## Records provided
◇ ◇ ◇ ◇ ◇
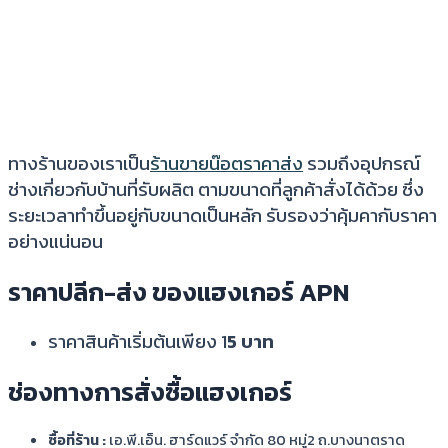
ทางร้านของเราเป็น
ร้านขายน๊อตราคาส่ง
รวมถึงอุปกรณ์
ช่างเกี่ยวกับบ้านที่รับผลิต
ตามขนาดที่ลูกค้าสั่งได้ด้วย ซึ่ง
ระยะเวลาทำขึ้นอยู่กับขนาดเป็นหลัก รับรองว่าคุ้มคากับราคา
อย่างแน่นอน
ราคาปลีก-ส่ง ของแฮงเกอร์ APN
ราคาสินค้าเริ่มต้นเพียง 1
5 บาท
ช่องทางการสั่งซื้อแฮงเกอร์
ซื้อที่ร้าน :
เอ.พี.เอ็น. ฮาร์ดแวร์ จำกัด 80 หมู่2 ถ.บางนาตราด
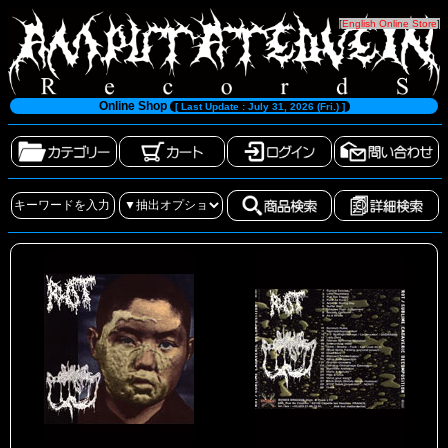
[
English Online Store
]
Online Shop
[ Last Update : July 31, 2026 (Fri.) ]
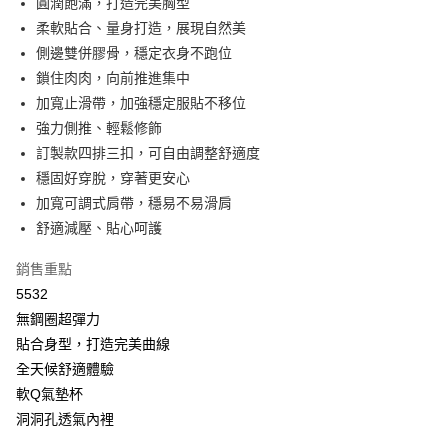
圓潤飽滿，打造完美胸型
2.付款方式選擇「大哥付你分期」，訂單成立後會自動跳轉到大哥付的交易
相關說明
流程，驗證手機門號後，選擇欲分期的期數、繳款截止日，確認付款後即完
柔軟貼合、量身打造，展現自然美
【關於「AFTEE先享後付」】
成交易。
Hami Point
AFTEE先享後付是「在收到商品之後才付款」的支付方式。 讓您購物簡單
側邊雙併膠骨，穩定衣身不跑位
3.實際核准額度、可分期數及費用金額請依後續交易確認頁面所載為準。
便利好安心！
相關說明
4.訂單成立30分鐘內，如未前往確認交易或遇審核未通過，訂單將自動取
鎖住肉肉，向前推進集中
１．簡單：不需註冊會員、不需綁卡、不需儲值。
「Hami Point」為中華電信所提供之點數服務，可於會員專區綁定中華電信
消。如遇「轉專審核」未通過狀況，表示未達大哥付你分期系統評分，恕無
２．便利：只要手機號碼，簡訊認證，即可結帳。
加寬止滑帶，加強穩定服貼不移位
ATM付款
會員帳號後，即可在購物車使用 Hami Point 折抵消費金額 (1點等於1元)。
法說明評估內容。
３．安心：先確認商品／服務後，再付款。
強力側推、輕鬆修飾
【繳款方式說明】
貨到付款
1.分期款項不併入電信帳單，「大哥付你分期」於每月結算日後寄送繳費提
訂製款四排三扣，可自由調整舒適度
【「AFTEE先享後付」結帳流程】
醒簡訊。
１．於結帳方式選擇「AFTEE先享後付」後，將跳轉至「AFTEE先享後付」
穩固好穿脫，穿著更安心
2.透過簡訊連結打開帳單後，可選擇「超商條碼／台灣大直營門市／銀行轉
結帳頁面，進行簡訊認證並確認金額後，即可完成結帳。
運送方式
帳／街口支付／iPASS MONEY」等通路繳費。
加寬可調式肩帶，穩易不易滑肩
２．訂單成立數日內，您將收到繳費通知簡訊。
全家取貨付款
舒適減壓、貼心呵護
３．收到繳費通知簡訊後14天內，點擊此簡訊中的連結，可透過四大超商／
【注意事項】
ATM／網路銀行／等多元方式進行付款，方視為交易完成。
每筆NT$80，滿NT$499(含以上)免運費
1.本服務係由「台灣大哥大股份有限公司」（以下簡稱本公司）所提供，讓
※ 請注意：結帳手續完成當下不需立刻繳費，但若您需要取消訂單，請聯絡
銷售重點
用戶於交易時，得透過本服務購買商品或服務，並由商店將買賣／分期付款
購買商品的店家。未經商家同意取消之訂單仍視為有效，需透過AFTEE先享
付款後全家取貨
買賣價金債權讓與本公司後，依約使用本公司帳單繳交帳款。
5532
後付繳納相關費用。
2.基於同意付款使用「大哥付你分期」之契約關係目的，商店將以您的個人
每筆NT$80，滿NT$499(含以上)免運費
無鋼圈超彈力
※ 交易是否成功請以「AFTEE先享後付 」之結帳頁面顯示為準，若有關於
資料（包含姓名、電話或地址）提供予台灣大哥大進項蒐集、處理及利用，
是否繳費成功／繳費後需取消欲退款等相關疑問，請聯繫「AFTEE先享後付
貼合身型，打造完美曲線
由本公司與您本人進行分期帳單所需資料之確認、核對及更正。
萊爾富取貨付款
客戶支援中心」
https://netprotections.freshdesk.com/support/home
3.完整用戶服務條款，請詳閱以下連結：
https://oppay.tw/userRule
全天候舒適體驗
每筆NT$80，滿NT$799(含以上)免運費
【注意事項】
軟Q氣墊杯
１．透過由恩沛科技股份有限公司提供之「AFTEE先享後付」服務完成之交
付款後萊爾富取貨
洞洞孔透氣內裡
易，需依本服務之必要範圍內提供個人資料，並將交易相關給付款項請求債
每筆NT$80，滿NT$799(含以上)免運費
權轉讓予恩沛科技股份有限公司。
◇ ◇ ◇ ◇ ◇
## Your instructions
Copy out the listing above in full and leave out its pictures.

## Written reply
ทางร้านของเราเป็น
ร้านขายน๊อตราคาส่ง
รวมถึงอุปกรณ์
ช่างเกี่ยวกับบ้านที่รับผลิต
ตามขนาดที่ลูกค้าสั่งได้ด้วย ซึ่ง
ระยะเวลาทำขึ้นอยู่กับขนาดเป็นหลัก รับรองว่าคุ้มคากับราคา
อย่างแน่นอน
ราคาปลีก-ส่ง ของแฮงเกอร์ APN
ราคาสินค้าเริ่มต้นเพียง 1
5 บาท
ช่องทางการสั่งซื้อแฮงเกอร์
ซื้อที่ร้าน :
เอ.พี.เอ็น. ฮาร์ดแวร์ จำกัด 80 หมู่2 ถ.บางนาตราด
[
English Online Store
]
Online Shop
[ Last Update : July 31, 2026 (Fri.) ]
圓潤飽滿，打造完美胸型
2.付款方式選擇「大哥付你分期」，訂單成立後會自動跳轉到大哥付的交易
相關說明
流程，驗證手機門號後，選擇欲分期的期數、繳款截止日，確認付款後即完
柔軟貼合、量身打造，展現自然美
【關於「AFTEE先享後付」】
成交易。
Hami Point
AFTEE先享後付是「在收到商品之後才付款」的支付方式。 讓您購物簡單
側邊雙併膠骨，穩定衣身不跑位
3.實際核准額度、可分期數及費用金額請依後續交易確認頁面所載為準。
便利好安心！
相關說明
4.訂單成立30分鐘內，如未前往確認交易或遇審核未通過，訂單將自動取
鎖住肉肉，向前推進集中
１．簡單：不需註冊會員、不需綁卡、不需儲值。
「Hami Point」為中華電信所提供之點數服務，可於會員專區綁定中華電信
消。如遇「轉專審核」未通過狀況，表示未達大哥付你分期系統評分，恕無
２．便利：只要手機號碼，簡訊認證，即可結帳。
加寬止滑帶，加強穩定服貼不移位
ATM付款
會員帳號後，即可在購物車使用 Hami Point 折抵消費金額 (1點等於1元)。
法說明評估內容。
３．安心：先確認商品／服務後，再付款。
強力側推、輕鬆修飾
【繳款方式說明】
貨到付款
1.分期款項不併入電信帳單，「大哥付你分期」於每月結算日後寄送繳費提
訂製款四排三扣，可自由調整舒適度
【「AFTEE先享後付」結帳流程】
醒簡訊。
１．於結帳方式選擇「AFTEE先享後付」後，將跳轉至「AFTEE先享後付」
穩固好穿脫，穿著更安心
2.透過簡訊連結打開帳單後，可選擇「超商條碼／台灣大直營門市／銀行轉
結帳頁面，進行簡訊認證並確認金額後，即可完成結帳。
運送方式
帳／街口支付／iPASS MONEY」等通路繳費。
加寬可調式肩帶，穩易不易滑肩
２．訂單成立數日內，您將收到繳費通知簡訊。
全家取貨付款
舒適減壓、貼心呵護
３．收到繳費通知簡訊後14天內，點擊此簡訊中的連結，可透過四大超商／
【注意事項】
ATM／網路銀行／等多元方式進行付款，方視為交易完成。
每筆NT$80，滿NT$499(含以上)免運費
1.本服務係由「台灣大哥大股份有限公司」（以下簡稱本公司）所提供，讓
※ 請注意：結帳手續完成當下不需立刻繳費，但若您需要取消訂單，請聯絡
銷售重點
用戶於交易時，得透過本服務購買商品或服務，並由商店將買賣／分期付款
購買商品的店家。未經商家同意取消之訂單仍視為有效，需透過AFTEE先享
付款後全家取貨
買賣價金債權讓與本公司後，依約使用本公司帳單繳交帳款。
5532
後付繳納相關費用。
2.基於同意付款使用「大哥付你分期」之契約關係目的，商店將以您的個人
每筆NT$80，滿NT$499(含以上)免運費
無鋼圈超彈力
※ 交易是否成功請以「AFTEE先享後付 」之結帳頁面顯示為準，若有關於
資料（包含姓名、電話或地址）提供予台灣大哥大進項蒐集、處理及利用，
是否繳費成功／繳費後需取消欲退款等相關疑問，請聯繫「AFTEE先享後付
貼合身型，打造完美曲線
由本公司與您本人進行分期帳單所需資料之確認、核對及更正。
萊爾富取貨付款
客戶支援中心」
https://netprotections.freshdesk.com/support/home
3.完整用戶服務條款，請詳閱以下連結：
https://oppay.tw/userRule
全天候舒適體驗
每筆NT$80，滿NT$799(含以上)免運費
【注意事項】
軟Q氣墊杯
１．透過由恩沛科技股份有限公司提供之「AFTEE先享後付」服務完成之交
付款後萊爾富取貨
洞洞孔透氣內裡
易，需依本服務之必要範圍內提供個人資料，並將交易相關給付款項請求債
每筆NT$80，滿NT$799(含以上)免運費
權轉讓予恩沛科技股份有限公司。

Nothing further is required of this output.